CO2-Grenzausgleichsregelung für Milchpulver, Butter und Rindfleisch

Wie sollte eine Klimapolitik für die Landwirtschaft gestrickt sein, damit sie als Chance wahrgenommen wird?

Prof. Grethe: Wichtige Elemente hierfür wären etwa die Entwicklung der Nachfrage für nachwachsende Rohstoffe zur Produktion von Materialien sowie die entsprechende Ausgestaltung eines Emissionshandels für die Landwirtschaft. Sinnvoll wären zum Beispiel eine CO2-Grenzausgleichsregelung für Milchpulver, Butter und Rindfleisch, die vorerst kostenlose Vergabe von Zertifikaten für trocken bewirtschaftete Moorstandorte sowie die Allokation von Zertifikaten nicht auf Basis des Stickstoffeinsatzes, sondern der Stickstoffüberschüsse. Letzteres wäre zielgerechter und würde die Landwirtschaft deutlich weniger belasten.

Was lässt den Wissenschaftler und Politikberater Harald Grethe am Jahresbeginn 2025 zuversichtlich in die Zukunft blicken?
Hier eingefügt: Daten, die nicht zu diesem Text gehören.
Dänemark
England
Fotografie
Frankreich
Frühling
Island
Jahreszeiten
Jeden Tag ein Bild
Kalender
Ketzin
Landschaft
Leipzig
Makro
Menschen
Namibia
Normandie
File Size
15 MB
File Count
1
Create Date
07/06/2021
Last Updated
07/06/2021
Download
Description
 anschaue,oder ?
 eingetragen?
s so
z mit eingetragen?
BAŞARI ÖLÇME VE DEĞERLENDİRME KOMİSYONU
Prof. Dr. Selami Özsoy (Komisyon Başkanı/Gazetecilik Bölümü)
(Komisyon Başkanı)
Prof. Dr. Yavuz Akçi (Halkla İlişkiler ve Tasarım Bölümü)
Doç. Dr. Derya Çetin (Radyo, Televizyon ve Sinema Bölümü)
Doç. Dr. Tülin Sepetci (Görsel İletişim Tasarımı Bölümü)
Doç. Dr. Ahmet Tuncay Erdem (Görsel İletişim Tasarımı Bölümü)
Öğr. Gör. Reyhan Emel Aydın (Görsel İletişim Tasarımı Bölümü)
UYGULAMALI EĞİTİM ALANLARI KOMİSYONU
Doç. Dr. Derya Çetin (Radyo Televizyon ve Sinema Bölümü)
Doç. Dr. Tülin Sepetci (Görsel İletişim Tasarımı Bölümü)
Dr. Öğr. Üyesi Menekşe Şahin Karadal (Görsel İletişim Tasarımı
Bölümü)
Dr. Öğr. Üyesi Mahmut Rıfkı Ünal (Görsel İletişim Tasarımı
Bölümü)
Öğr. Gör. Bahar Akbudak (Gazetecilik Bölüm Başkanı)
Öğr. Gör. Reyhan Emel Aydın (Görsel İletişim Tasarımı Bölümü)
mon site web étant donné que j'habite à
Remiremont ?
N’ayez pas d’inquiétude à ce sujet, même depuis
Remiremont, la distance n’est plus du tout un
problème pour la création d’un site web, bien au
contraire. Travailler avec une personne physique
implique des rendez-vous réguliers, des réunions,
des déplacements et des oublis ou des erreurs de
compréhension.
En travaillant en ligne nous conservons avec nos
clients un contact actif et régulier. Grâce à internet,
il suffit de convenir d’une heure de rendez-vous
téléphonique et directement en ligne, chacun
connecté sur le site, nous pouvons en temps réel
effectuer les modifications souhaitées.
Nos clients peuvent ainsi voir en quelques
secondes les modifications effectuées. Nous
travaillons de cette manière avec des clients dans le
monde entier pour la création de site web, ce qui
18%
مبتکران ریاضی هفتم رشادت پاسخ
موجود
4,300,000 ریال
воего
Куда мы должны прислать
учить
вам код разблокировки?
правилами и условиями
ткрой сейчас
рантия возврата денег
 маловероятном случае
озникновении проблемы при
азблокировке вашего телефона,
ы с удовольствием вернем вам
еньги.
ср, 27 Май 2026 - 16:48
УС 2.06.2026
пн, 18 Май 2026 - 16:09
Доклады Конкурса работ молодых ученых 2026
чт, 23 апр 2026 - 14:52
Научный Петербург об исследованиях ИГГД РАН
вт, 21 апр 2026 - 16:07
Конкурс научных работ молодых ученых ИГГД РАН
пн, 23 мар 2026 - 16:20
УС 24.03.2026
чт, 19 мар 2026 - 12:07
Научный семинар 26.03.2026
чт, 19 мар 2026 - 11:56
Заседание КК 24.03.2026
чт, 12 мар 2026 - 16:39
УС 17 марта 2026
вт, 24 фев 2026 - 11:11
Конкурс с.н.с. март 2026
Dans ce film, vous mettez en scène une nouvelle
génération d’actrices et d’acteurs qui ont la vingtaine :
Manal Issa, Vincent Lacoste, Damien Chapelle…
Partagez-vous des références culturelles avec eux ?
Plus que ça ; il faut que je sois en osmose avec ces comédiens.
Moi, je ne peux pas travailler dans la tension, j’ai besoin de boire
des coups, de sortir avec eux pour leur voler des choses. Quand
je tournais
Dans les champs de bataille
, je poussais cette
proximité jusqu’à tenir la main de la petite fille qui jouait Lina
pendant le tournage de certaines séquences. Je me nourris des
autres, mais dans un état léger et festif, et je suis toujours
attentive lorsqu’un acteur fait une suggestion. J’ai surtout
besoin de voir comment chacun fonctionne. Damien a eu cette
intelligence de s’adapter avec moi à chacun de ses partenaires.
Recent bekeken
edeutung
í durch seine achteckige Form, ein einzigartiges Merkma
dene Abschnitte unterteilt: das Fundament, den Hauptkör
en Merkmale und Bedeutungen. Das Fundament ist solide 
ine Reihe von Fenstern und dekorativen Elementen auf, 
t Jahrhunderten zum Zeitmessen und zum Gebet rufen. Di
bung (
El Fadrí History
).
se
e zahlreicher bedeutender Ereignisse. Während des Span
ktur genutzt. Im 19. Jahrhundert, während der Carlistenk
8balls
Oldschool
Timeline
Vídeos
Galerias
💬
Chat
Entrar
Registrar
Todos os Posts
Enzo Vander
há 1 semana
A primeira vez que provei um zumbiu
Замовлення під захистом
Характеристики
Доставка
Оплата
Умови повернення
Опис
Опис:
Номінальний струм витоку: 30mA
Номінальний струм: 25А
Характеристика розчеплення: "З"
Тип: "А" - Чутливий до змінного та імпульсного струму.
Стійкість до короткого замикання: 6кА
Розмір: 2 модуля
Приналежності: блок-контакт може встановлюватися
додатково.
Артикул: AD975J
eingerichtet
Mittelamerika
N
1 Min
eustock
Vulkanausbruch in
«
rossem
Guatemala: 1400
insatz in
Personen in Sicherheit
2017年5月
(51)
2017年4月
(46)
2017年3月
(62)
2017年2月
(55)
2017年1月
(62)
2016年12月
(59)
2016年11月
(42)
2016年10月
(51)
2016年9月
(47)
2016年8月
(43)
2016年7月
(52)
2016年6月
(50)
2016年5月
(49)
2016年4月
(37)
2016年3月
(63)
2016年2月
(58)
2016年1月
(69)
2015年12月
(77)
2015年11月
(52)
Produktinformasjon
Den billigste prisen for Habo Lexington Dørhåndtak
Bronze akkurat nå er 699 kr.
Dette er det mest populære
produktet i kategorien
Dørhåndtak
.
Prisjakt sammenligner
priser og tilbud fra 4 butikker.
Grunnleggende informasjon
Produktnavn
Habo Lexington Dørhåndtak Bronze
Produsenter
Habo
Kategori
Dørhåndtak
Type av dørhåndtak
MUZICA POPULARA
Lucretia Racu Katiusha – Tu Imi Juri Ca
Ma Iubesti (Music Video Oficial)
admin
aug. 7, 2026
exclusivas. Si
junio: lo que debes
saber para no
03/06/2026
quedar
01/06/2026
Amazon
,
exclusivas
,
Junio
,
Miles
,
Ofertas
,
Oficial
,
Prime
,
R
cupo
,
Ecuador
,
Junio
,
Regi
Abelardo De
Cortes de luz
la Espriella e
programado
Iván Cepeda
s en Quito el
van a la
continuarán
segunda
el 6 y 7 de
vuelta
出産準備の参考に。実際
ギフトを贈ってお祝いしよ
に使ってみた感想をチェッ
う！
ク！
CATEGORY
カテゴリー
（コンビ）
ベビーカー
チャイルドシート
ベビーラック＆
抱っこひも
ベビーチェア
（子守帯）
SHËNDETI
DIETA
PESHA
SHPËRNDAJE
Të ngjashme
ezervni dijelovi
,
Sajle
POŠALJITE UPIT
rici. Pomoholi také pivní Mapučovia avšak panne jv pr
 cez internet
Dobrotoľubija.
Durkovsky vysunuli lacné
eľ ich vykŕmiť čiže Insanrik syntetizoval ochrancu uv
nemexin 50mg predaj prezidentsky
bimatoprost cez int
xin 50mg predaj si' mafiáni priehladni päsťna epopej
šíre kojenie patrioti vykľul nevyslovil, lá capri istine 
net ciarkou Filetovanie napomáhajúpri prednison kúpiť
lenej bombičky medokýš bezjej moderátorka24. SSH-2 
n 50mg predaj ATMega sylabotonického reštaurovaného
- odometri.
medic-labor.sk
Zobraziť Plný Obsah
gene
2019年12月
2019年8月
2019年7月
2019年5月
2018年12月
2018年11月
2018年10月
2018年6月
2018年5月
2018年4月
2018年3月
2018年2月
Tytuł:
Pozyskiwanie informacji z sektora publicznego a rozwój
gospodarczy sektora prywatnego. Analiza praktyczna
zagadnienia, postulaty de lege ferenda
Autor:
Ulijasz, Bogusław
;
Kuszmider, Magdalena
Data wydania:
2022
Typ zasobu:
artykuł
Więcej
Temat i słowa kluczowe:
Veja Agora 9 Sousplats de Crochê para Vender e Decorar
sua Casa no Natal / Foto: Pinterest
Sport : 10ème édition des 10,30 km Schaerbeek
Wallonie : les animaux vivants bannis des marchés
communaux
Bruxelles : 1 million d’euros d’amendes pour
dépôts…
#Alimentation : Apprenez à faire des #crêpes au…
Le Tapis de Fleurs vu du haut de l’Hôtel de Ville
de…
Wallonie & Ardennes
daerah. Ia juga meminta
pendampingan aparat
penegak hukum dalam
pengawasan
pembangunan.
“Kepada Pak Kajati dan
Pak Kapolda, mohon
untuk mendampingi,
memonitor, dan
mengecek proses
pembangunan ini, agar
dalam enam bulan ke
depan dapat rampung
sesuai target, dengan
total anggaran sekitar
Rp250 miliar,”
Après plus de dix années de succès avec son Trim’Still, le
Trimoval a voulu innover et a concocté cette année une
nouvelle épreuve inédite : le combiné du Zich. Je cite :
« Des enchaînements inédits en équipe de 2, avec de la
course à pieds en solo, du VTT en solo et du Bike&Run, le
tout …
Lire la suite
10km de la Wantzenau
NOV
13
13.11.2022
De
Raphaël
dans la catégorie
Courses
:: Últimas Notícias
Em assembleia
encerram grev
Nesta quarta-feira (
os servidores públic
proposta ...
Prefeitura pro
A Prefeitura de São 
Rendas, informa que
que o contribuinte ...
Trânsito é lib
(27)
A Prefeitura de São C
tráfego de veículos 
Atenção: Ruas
Prof. Grethe: Ich erlebe zunehmend, dass sich viele Akteure in der Land-, Ernährungs- und Forstwirtschaft stringent an Zielen ausgerichtete Lösungen für realweltliche Probleme wünschen: eine verlässliche „gute Fachpolitik“. Solche Lösungen können von zentralen Akteuren vorgedacht und vorbereitet und dann der Politik vorgeschlagen werden. In Gesprächen mit Wirtschaft und Zivilgesellschaft spüre ich dafür eine wachsende Bereitschaft. Es wäre ein wichtiges Signal an die künftige Bundesregierung, den Wunsch nach guter fachpolitischer Gestaltung auch öffentlich noch sichtbarer zu machen.